Work to complete |
1. From the "Shattered Dreams" article, reproduce the passage starting with "Mickie Most, Calvin" and going on through "fulfill his promise.".
2. According to the "Shattered Dreams" article, who directed the black-and-white music video released in the United States?

BEGIN Exercise passage

Single by Johnny Hates Jazz

from the album Turn Back the Clock
- B-side: "My Secret Garden"
- Released: 9 March 1987
- Studio: RAK (London, UK)
- Genre: Synth-pop; sophisti-pop;
- Length: 3:26
- Label: Virgin
- Songwriter: Clark Datchler
- Producers: Calvin Hayes; Mike Nocito;

Johnny Hates Jazz singles chronology
| "Me and My Foolish Heart" (1986) | "Shattered Dreams" (1987) | "I Don't Want to Be a Hero" (1987) |

Music video
- "Shattered Dreams" on YouTube

= Shattered Dreams =

1987 single by Johnny Hates Jazz

"Shattered Dreams" is a song by English musical group Johnny Hates Jazz from their debut studio album, Turn Back the Clock (1988). Written by the band's lead singer, Clark Datchler, and produced by bandmates Calvin Hayes and Mike Nocito, the song was released in March 1987 as the album's lead single. "Shattered Dreams" entered the UK Singles Chart at number 92 and gained popularity through extensive radio play and video rotation on MTV, eventually peaking at number five in May 1987 and spending three weeks at that position. Internationally, "Shattered Dreams" reached the top 10 in Canada, Ireland, Norway, Switzerland, and West Germany. In the United States, it was released with an alternative music video shot entirely in black and white and directed by David Fincher, which Datchler preferred. The single topped Billboards Adult Contemporary chart for one week and peaked at number two on the Billboard Hot 100.

==Background==
Singer Clark Datchler wrote "Shattered Dreams" in a small studio he had set up in the front room of his parents' house. He had an upright piano, a 4-track portastudio, a drum machine, and a keyboard in the studio. He wrote the song quickly, but the middle section with the bongo solo took a while to conceive. Datchler knew he had written something special by his dad's reaction. Usually, his dad would offer musical advice if he asked for it, but would otherwise leave Clark alone. But this time, his dad walked in and told him he had written a big hit, and believed in the song's potential when few other people in the music industry did.

On the lyrics, Datchler said:

Obviously when I wrote "Shattered Dreams" I had it in mind that it would revolve around divorce, not just a relationship break-up but something a little bit heavier. But actually, the way I think people relate to it is that there are all kinds of shattered dreams that we experience on an individual level or in partnerships or as a people, as a nation, as humanity. We are facing some very serious shattered dreams right now whether that be environmental, or economic, or philosophical even. There are ways that "Shattered Dreams" reaches out and touches people when they are going through difficult times. And in some ways, it's not necessarily a very hopeful song. But I think the energy of the song is still quite bright which makes it an interesting combination. It's kind of opposites of each other, but that is something I tend to do lyrically and musically, having serious subjects with more up-tempo music.

Mickie Most, Calvin Hayes' father and head of Rak Records, where the band members worked, remarked that he would stand naked in Selfridges' department store windows on Oxford Street if "Shattered Dreams" became a hit. However, Most did not fulfill his promise.

END Exercise passage
BEGIN Information given

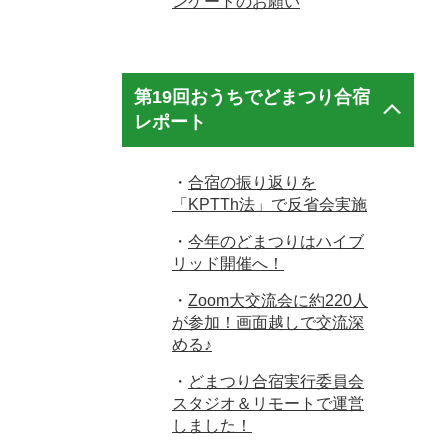
ンケートのお願い
第19回おうちでどまつり合宿
レポート
・
合宿の振り返りを
「KPTTh法」で反省会実施
・
今年のどまつりはハイブ
リッド開催へ！
・
Zoom大交流会に約220人
が参加！画面越しで交流深
める♪
・
どまつり合宿実行委員会
スタジオ＆リモートで運営
しました！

END Information given

Answers to each task |
1.
Mickie Most, Calvin Hayes' father and head of Rak Records, where the band members worked, remarked that he would stand naked in Selfridges' department store windows on Oxford Street if "Shattered Dreams" became a hit. However, Most did not fulfill his promise.

2. David Fincher